---------- Raw data ----------

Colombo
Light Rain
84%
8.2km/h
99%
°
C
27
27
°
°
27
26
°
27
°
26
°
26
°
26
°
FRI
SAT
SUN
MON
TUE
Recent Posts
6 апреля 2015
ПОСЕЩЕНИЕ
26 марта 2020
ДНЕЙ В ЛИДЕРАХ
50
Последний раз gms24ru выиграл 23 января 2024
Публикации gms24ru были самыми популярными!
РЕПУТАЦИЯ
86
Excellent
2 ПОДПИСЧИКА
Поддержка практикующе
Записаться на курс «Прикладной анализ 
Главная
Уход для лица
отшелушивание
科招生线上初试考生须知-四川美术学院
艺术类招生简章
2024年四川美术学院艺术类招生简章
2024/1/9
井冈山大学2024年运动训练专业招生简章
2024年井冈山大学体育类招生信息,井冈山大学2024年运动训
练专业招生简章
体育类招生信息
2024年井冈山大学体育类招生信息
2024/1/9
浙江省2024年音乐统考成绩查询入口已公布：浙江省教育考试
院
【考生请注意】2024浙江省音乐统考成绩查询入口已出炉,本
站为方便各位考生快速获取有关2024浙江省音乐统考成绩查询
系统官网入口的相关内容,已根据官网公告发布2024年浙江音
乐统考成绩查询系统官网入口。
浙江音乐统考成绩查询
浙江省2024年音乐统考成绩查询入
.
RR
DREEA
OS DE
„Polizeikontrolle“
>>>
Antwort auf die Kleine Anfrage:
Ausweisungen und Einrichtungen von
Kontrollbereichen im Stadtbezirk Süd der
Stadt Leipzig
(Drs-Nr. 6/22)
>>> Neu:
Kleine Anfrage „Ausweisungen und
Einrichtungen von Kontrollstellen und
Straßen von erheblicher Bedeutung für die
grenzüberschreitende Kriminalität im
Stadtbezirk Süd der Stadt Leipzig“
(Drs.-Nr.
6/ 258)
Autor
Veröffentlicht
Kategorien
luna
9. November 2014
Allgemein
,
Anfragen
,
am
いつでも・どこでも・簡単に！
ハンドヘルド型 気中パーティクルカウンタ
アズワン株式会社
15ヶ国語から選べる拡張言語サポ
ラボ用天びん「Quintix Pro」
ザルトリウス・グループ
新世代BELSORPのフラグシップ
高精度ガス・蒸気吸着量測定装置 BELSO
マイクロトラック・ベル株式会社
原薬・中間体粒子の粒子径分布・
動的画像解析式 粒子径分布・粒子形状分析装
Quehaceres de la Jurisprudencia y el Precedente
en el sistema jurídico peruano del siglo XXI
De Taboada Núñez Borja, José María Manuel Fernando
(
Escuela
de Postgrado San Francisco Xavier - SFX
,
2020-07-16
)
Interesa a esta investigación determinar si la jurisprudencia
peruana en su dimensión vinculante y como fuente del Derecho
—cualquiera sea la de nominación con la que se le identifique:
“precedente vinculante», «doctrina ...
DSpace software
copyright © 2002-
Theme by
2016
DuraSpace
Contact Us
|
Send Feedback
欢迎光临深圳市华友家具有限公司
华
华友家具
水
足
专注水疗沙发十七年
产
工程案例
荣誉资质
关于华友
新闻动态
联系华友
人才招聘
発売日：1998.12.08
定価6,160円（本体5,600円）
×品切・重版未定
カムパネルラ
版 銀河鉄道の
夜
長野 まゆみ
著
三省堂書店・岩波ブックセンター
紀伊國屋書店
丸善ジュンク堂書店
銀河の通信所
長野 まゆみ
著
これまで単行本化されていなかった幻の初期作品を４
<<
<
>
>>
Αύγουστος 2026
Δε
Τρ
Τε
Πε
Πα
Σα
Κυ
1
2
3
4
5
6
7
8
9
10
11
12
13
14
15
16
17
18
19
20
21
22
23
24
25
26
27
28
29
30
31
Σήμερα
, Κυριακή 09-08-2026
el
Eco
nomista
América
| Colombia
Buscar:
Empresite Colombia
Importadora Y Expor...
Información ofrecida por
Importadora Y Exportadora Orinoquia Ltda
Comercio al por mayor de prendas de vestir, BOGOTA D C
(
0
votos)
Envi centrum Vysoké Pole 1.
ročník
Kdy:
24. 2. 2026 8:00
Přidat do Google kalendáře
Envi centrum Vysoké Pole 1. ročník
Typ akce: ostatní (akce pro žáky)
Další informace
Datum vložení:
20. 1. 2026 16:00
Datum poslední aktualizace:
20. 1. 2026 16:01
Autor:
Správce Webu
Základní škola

----------

Rewrite the entries as a Markdown table with the columns No. and Text, taking every line from the start of the entries through the line that contains "站为方便各位考生快速获取有关2024浙江省音乐统考成绩查询", inclusive. Give each line its own row, numbered in order, and leave out any blank lines.

| No. | Text |
|---|---|
| 1 | Colombo |
| 2 | Light Rain |
| 3 | 84% |
| 4 | 8.2km/h |
| 5 | 99% |
| 6 | ° |
| 7 | C |
| 8 | 27 |
| 9 | 27 |
| 10 | ° |
| 11 | ° |
| 12 | 27 |
| 13 | 26 |
| 14 | ° |
| 15 | 27 |
| 16 | ° |
| 17 | 26 |
| 18 | ° |
| 19 | 26 |
| 20 | ° |
| 21 | 26 |
| 22 | ° |
| 23 | FRI |
| 24 | SAT |
| 25 | SUN |
| 26 | MON |
| 27 | TUE |
| 28 | Recent Posts |
| 29 | 6 апреля 2015 |
| 30 | ПОСЕЩЕНИЕ |
| 31 | 26 марта 2020 |
| 32 | ДНЕЙ В ЛИДЕРАХ |
| 33 | 50 |
| 34 | Последний раз gms24ru выиграл 23 января 2024 |
| 35 | Публикации gms24ru были самыми популярными! |
| 36 | РЕПУТАЦИЯ |
| 37 | 86 |
| 38 | Excellent |
| 39 | 2 ПОДПИСЧИКА |
| 40 | Поддержка практикующе |
| 41 | Записаться на курс «Прикладной анализ  |
| 42 | Главная |
| 43 | Уход для лица |
| 44 | отшелушивание |
| 45 | 科招生线上初试考生须知-四川美术学院 |
| 46 | 艺术类招生简章 |
| 47 | 2024年四川美术学院艺术类招生简章 |
| 48 | 2024/1/9 |
| 49 | 井冈山大学2024年运动训练专业招生简章 |
| 50 | 2024年井冈山大学体育类招生信息,井冈山大学2024年运动训 |
| 51 | 练专业招生简章 |
| 52 | 体育类招生信息 |
| 53 | 2024年井冈山大学体育类招生信息 |
| 54 | 2024/1/9 |
| 55 | 浙江省2024年音乐统考成绩查询入口已公布：浙江省教育考试 |
| 56 | 院 |
| 57 | 【考生请注意】2024浙江省音乐统考成绩查询入口已出炉,本 |
| 58 | 站为方便各位考生快速获取有关2024浙江省音乐统考成绩查询 |